Wenngleich man das 19. Jahrhundert gewöhnlich als den Höhepunkt des [britischen] Empires betrachtet, als eine Zeit, in der sich die Stellung Großbritanniens immer weiter verstärkte, gab es bereits erste Anzeichen, dass das Gegenteil der Fall war und die britische Dominanz abzunehmen begann. Es kam zu heftigen Rückzugsgefechten, die nicht selten verheerende strategische, militärische und diplomatische Folgen hatten. Die britischen Bemühungen, an Gebieten festzuhalten, die über den ganzen Erdball verstreut waren, führten zu gefährlichen Machtspielen mit lokalen oder globalen Rivalen, bei denen sich der Einsatz immer weiter erhöhte.
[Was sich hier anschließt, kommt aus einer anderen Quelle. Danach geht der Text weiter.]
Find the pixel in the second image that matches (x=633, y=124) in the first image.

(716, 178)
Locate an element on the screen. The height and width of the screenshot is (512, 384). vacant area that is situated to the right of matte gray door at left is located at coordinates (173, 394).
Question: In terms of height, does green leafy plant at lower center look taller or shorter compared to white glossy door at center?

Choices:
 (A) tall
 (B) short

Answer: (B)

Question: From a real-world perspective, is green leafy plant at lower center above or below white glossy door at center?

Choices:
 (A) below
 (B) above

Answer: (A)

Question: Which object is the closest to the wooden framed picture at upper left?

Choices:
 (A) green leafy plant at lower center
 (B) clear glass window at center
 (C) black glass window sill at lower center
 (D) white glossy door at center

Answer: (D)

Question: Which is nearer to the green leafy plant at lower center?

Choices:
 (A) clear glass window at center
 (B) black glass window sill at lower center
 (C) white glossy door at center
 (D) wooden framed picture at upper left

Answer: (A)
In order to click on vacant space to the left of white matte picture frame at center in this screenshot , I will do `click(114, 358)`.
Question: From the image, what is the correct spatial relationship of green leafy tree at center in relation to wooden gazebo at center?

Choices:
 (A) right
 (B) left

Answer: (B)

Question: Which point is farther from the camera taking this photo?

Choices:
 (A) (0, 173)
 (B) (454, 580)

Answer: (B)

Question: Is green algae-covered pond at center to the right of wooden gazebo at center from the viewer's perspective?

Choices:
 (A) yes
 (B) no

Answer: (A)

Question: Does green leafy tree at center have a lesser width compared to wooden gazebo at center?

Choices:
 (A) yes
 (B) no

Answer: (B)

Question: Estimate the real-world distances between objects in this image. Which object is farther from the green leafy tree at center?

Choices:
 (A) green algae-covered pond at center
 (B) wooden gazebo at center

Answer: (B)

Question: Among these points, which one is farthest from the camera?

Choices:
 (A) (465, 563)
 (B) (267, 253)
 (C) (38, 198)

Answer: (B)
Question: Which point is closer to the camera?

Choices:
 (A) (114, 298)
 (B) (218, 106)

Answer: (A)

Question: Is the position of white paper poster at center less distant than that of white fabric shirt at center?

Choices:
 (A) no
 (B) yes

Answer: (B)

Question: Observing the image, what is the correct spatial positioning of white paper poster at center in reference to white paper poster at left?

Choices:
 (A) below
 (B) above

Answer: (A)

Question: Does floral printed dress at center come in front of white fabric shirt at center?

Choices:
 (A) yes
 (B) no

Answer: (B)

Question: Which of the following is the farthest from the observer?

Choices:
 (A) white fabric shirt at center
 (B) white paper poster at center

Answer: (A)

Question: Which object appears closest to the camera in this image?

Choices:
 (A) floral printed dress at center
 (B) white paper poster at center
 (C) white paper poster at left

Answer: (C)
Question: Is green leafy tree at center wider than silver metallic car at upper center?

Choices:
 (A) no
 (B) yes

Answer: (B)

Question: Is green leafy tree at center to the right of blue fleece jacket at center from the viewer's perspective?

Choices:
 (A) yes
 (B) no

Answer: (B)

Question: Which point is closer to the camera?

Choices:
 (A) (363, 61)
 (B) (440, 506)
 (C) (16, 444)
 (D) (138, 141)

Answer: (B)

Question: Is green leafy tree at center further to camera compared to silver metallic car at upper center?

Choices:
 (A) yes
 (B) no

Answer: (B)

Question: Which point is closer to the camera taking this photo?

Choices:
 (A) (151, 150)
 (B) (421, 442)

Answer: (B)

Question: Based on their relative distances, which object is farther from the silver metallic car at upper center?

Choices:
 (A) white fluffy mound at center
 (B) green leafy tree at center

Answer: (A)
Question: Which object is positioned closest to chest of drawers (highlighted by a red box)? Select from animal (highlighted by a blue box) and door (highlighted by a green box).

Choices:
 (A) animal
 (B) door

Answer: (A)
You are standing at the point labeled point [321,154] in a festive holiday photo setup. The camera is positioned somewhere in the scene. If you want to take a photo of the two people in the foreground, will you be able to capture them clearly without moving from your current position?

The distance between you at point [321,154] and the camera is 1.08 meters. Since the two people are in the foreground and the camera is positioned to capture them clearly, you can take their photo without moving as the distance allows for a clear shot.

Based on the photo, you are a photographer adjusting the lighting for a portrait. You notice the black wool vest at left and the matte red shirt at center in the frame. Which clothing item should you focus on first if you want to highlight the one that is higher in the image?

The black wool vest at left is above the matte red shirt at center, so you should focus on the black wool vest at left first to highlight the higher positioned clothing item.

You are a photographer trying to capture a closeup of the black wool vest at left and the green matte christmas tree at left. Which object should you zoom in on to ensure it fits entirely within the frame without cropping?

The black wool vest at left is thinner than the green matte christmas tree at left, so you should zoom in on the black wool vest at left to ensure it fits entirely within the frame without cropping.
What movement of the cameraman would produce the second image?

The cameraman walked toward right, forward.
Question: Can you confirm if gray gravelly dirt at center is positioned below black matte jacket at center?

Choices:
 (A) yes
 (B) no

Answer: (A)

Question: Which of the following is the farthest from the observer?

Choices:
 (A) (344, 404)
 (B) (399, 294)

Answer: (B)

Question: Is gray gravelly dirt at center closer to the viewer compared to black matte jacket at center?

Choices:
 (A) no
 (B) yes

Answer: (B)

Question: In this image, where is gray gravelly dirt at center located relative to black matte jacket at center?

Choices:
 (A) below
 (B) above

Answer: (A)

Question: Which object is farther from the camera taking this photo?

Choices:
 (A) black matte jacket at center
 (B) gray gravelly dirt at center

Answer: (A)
Im Jahr 1914 hatte sich diese Entwicklung so weit aufgeschaukelt, dass das Schicksal des gesamten Empires vom Ergebnis eines Krieges in Europa abhing. Dabei war es keinesfalls eine Verkettung unglücklicher Ereignisse und chronischer Missverständnisse an den Schaltstellen der Macht in London, Berlin, Wien, Paris und Sankt Petersburg, die ganze Reiche auf die Knie zwang; ausschlaggebend waren Auseinandersetzungen um die Kontrolle Asiens, die bereits seit Jahrzehnten köchelten. Es war nicht das Gespenst Deutschlands, das den Ersten Weltkrieg herbeiführte, sondern weit eher das Russische Reich und der Schatten, den dieses auf den Osten warf. Großbritanniens verzweifelter Versuch, diesen immer größer werdenden Schatten einzudämmen, spielte eine bedeutende Rolle im Vorfeld des Krieges.

Asien um 1890

Die Bedrohung, die Russland für Großbritannien darstellte, nahm im Jahrhundert vor der Ermordung Franz Ferdinands immens zu. […]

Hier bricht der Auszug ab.